Segment Start: Listed entries

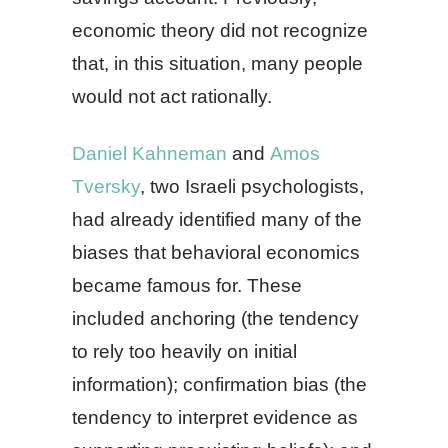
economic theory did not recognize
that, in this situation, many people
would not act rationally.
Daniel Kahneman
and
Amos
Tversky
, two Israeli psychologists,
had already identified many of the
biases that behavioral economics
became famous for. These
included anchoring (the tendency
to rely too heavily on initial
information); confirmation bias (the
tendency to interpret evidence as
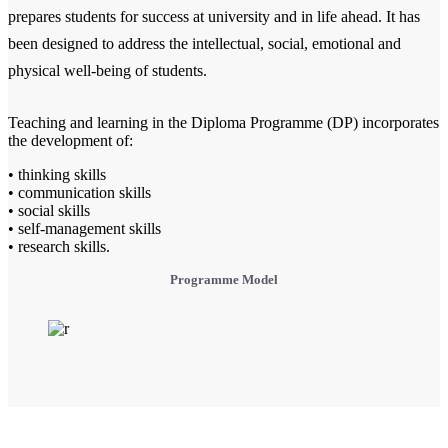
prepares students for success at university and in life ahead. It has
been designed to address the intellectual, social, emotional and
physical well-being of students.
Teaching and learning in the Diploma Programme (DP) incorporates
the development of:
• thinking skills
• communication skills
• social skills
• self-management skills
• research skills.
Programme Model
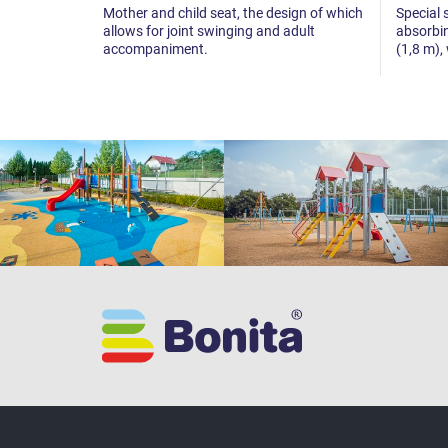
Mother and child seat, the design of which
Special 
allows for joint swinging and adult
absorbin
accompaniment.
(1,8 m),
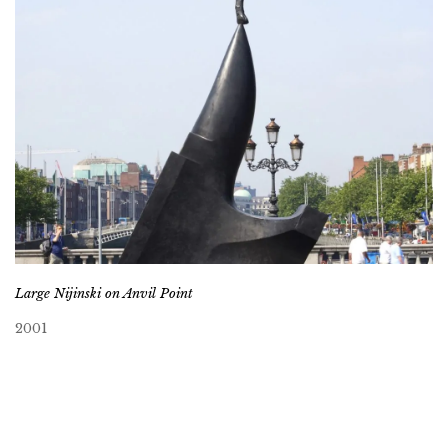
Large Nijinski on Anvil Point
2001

Segment End: Listed entries
Segment Start: Listed entries

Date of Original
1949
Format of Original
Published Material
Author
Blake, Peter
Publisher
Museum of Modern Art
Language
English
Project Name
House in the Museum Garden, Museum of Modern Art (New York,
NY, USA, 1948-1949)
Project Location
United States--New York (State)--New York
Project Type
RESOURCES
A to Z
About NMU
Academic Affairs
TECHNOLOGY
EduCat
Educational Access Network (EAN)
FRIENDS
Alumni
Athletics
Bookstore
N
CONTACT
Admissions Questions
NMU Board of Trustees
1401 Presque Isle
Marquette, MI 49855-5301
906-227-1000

Segment End: Listed entries

Activity: Select all lines in the listing that include the word "students".

Expected output:
prepares students for success at university and in life ahead. It has
physical well-being of students.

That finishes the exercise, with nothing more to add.